BEGIN

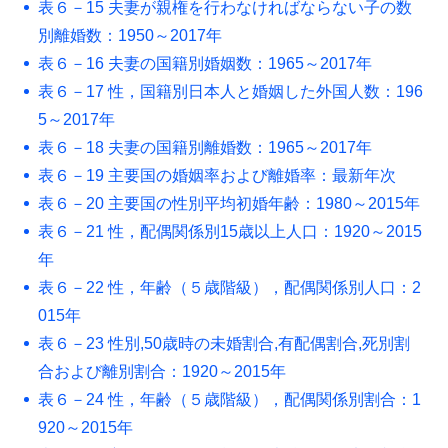
表６－15 夫妻が親権を行わなければならない子の数
別離婚数：1950～2017年
表６－16 夫妻の国籍別婚姻数：1965～2017年
表６－17 性，国籍別日本人と婚姻した外国人数：196
5～2017年
表６－18 夫妻の国籍別離婚数：1965～2017年
表６－19 主要国の婚姻率および離婚率：最新年次
表６－20 主要国の性別平均初婚年齢：1980～2015年
表６－21 性，配偶関係別15歳以上人口：1920～2015
年
表６－22 性，年齢（５歳階級），配偶関係別人口：2
015年
表６－23 性別,50歳時の未婚割合,有配偶割合,死別割
合および離別割合：1920～2015年
表６－24 性，年齢（５歳階級），配偶関係別割合：1
920～2015年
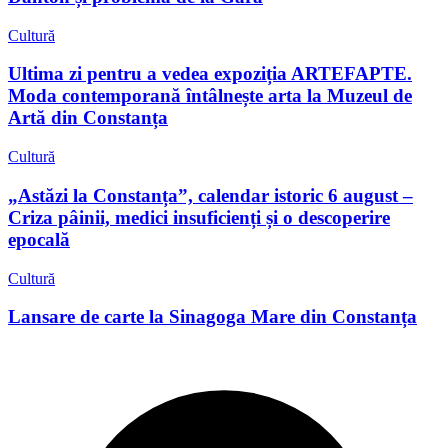
Cultură
Ultima zi pentru a vedea expoziția ARTEFAPTE.
Moda contemporană întâlnește arta la Muzeul de
Artă din Constanța
Cultură
„Astăzi la Constanța”, calendar istoric 6 august –
Criza pâinii, medici insuficienți și o descoperire
epocală
Cultură
Lansare de carte la Sinagoga Mare din Constanța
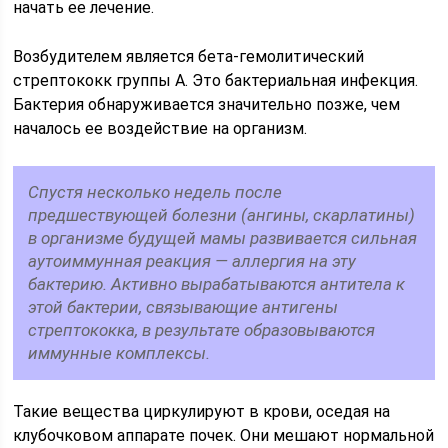
начать ее лечение.
Возбудителем является бета-гемолитический
стрептококк группы А. Это бактериальная инфекция.
Бактерия обнаруживается значительно позже, чем
началось ее воздействие на организм.
Спустя несколько недель после
предшествующей болезни (ангины, скарлатины)
в организме будущей мамы развивается сильная
аутоиммунная реакция — аллергия на эту
бактерию. Активно вырабатываются антитела к
этой бактерии, связывающие антигены
стрептококка, в результате образовываются
иммунные комплексы.
Такие вещества циркулируют в крови, оседая на
клубочковом аппарате почек. Они мешают нормальной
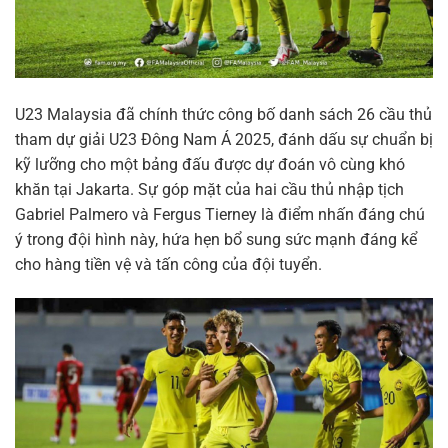
U23 Malaysia đã chính thức công bố danh sách 26 cầu thủ
tham dự giải U23 Đông Nam Á 2025, đánh dấu sự chuẩn bị
kỹ lưỡng cho một bảng đấu được dự đoán vô cùng khó
khăn tại Jakarta. Sự góp mặt của hai cầu thủ nhập tịch
Gabriel Palmero và Fergus Tierney là điểm nhấn đáng chú
ý trong đội hình này, hứa hẹn bổ sung sức mạnh đáng kể
cho hàng tiền vệ và tấn công của đội tuyển.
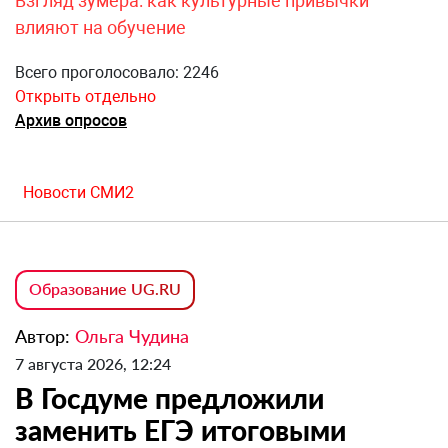
Взгляд зумера: как культурные привычки
влияют на обучение
Всего проголосовало: 2246
Открыть отдельно
Архив опросов
Новости СМИ2
Образование UG.RU
Автор:
Ольга Чудина
7 августа 2026, 12:24
В Госдуме предложили
заменить ЕГЭ итоговыми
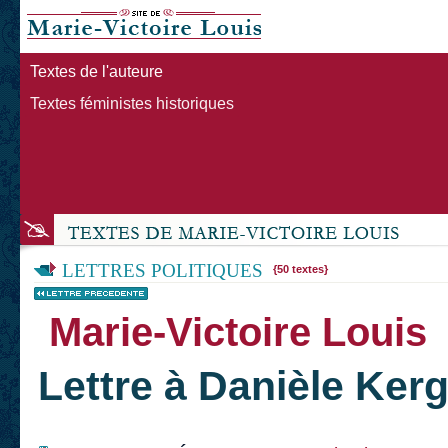
Textes de l'auteure
Textes féministes historiques
LETTRES POLITIQUES
{50 textes}
Marie-Victoire Louis
Lettre à Danièle Ker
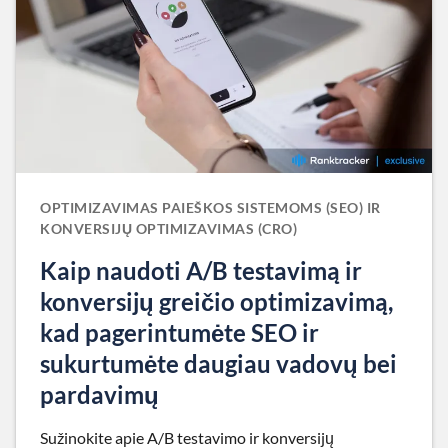
OPTIMIZAVIMAS PAIEŠKOS SISTEMOMS (SEO) IR
KONVERSIJŲ OPTIMIZAVIMAS (CRO)
Kaip naudoti A/B testavimą ir
konversijų greičio optimizavimą,
kad pagerintumėte SEO ir
sukurtumėte daugiau vadovų bei
pardavimų
Sužinokite apie A/B testavimo ir konversijų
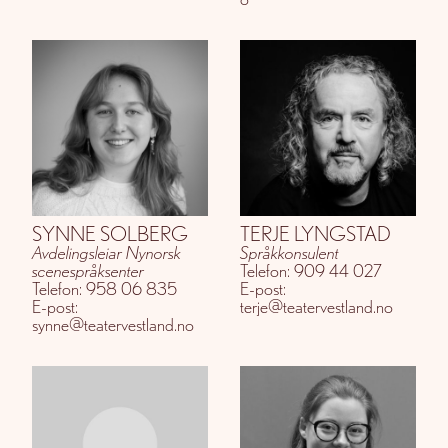
SYNNE SOLBERG
TERJE LYNGSTAD
Avdelingsleiar Nynorsk
Språkkonsulent
scenespråksenter
Telefon: 909 44 027
Telefon: 958 06 835
E-post:
E-post:
terje@teatervestland.no
synne@teatervestland.no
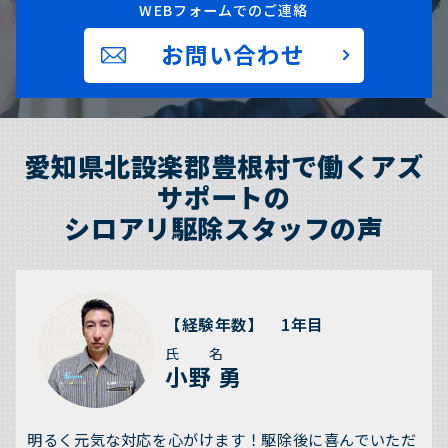
WEBフォームでのご連絡
お問い合わせ
愛知県北設楽郡豊根村で働くアズ
サポートの
シロアリ駆除スタッフの声
【経験年数】 1年目
氏 名
小野 勇
明るく元気な対応を心がけます！駆除後に喜んでいただ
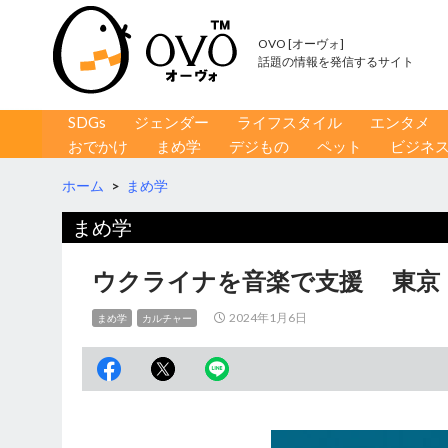
OVO [オーヴォ]
話題の情報を発信するサイト
コンテンツへ移動
検
SDGs
ジェンダー
ライフスタイル
エンタメ
索
おでかけ
まめ学
デジもの
ペット
ビジネ
ホーム
>
まめ学
まめ学
ウクライナを音楽で支援 東京
2024年1月6日
まめ学
カルチャー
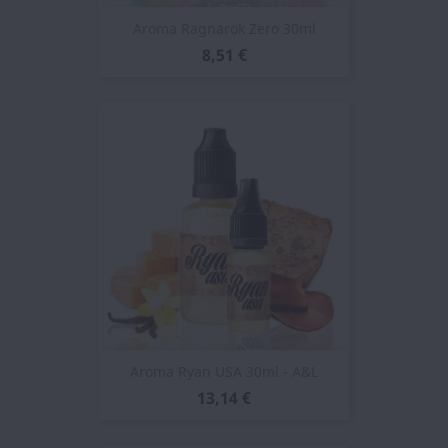
Aroma Ragnarok Zero 30ml
8,51 €
Aroma Ryan USA 30ml - A&L
13,14 €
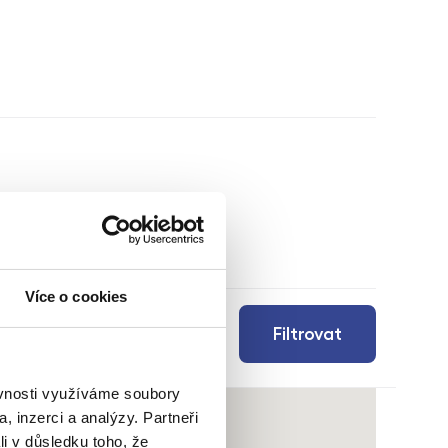
Více o cookies
Filtrovat
ěvnosti využíváme soubory
, inzerci a analýzy. Partneři
li v důsledku toho, že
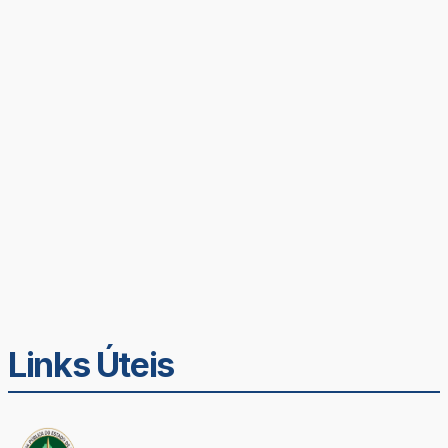
Links Úteis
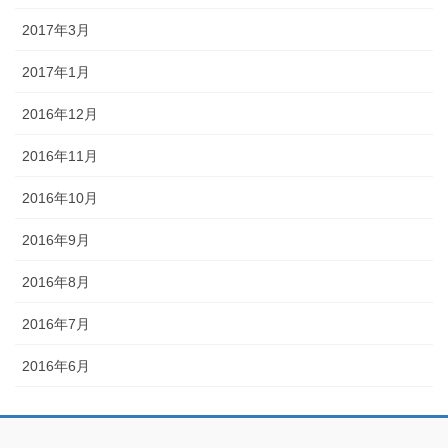
2017年3月
2017年1月
2016年12月
2016年11月
2016年10月
2016年9月
2016年8月
2016年7月
2016年6月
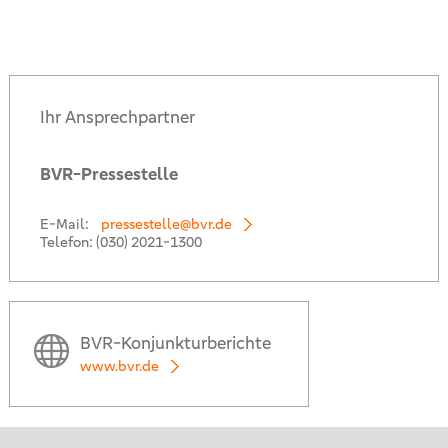
Ihr Ansprechpartner
BVR-Pressestelle
E-Mail:
pressestelle@bvr.de
Telefon:
(030) 2021-1300
BVR-Konjunkturberichte
www.bvr.de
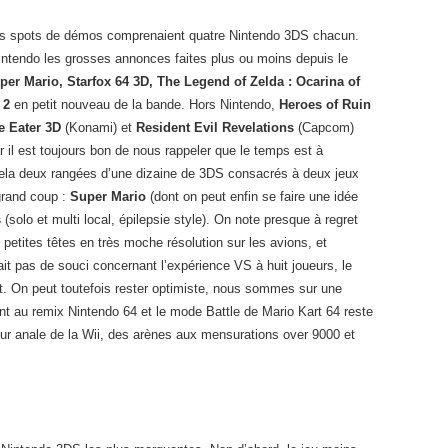
les spots de démos comprenaient quatre Nintendo 3DS chacun.
intendo les grosses annonces faites plus ou moins depuis le
per Mario, Starfox 64 3D, The Legend of Zelda : Ocarina of
 2
en petit nouveau de la bande. Hors Nintendo,
Heroes of Ruin
e Eater 3D
(Konami) et
Resident Evil Revelations
(Capcom)
r il est toujours bon de nous rappeler que le temps est à
à cela deux rangées d’une dizaine de 3DS consacrés à deux jeux
grand coup :
Super Mario
(dont on peut enfin se faire une idée
s
(solo et multi local, épilepsie style). On note presque à regret
petites têtes en très moche résolution sur les avions, et
fait pas de souci concernant l’expérience VS à huit joueurs, le
 On peut toutefois rester optimiste, nous sommes sur une
nt au remix Nintendo 64 et le mode Battle de Mario Kart 64 reste
leur anale de la Wii, des arènes aux mensurations over 9000 et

END

▸ **To do**
Find the number of lines in the listing that carry the word "teatervestland". Only that figure should appear in the reply.

▸ **Task response**
2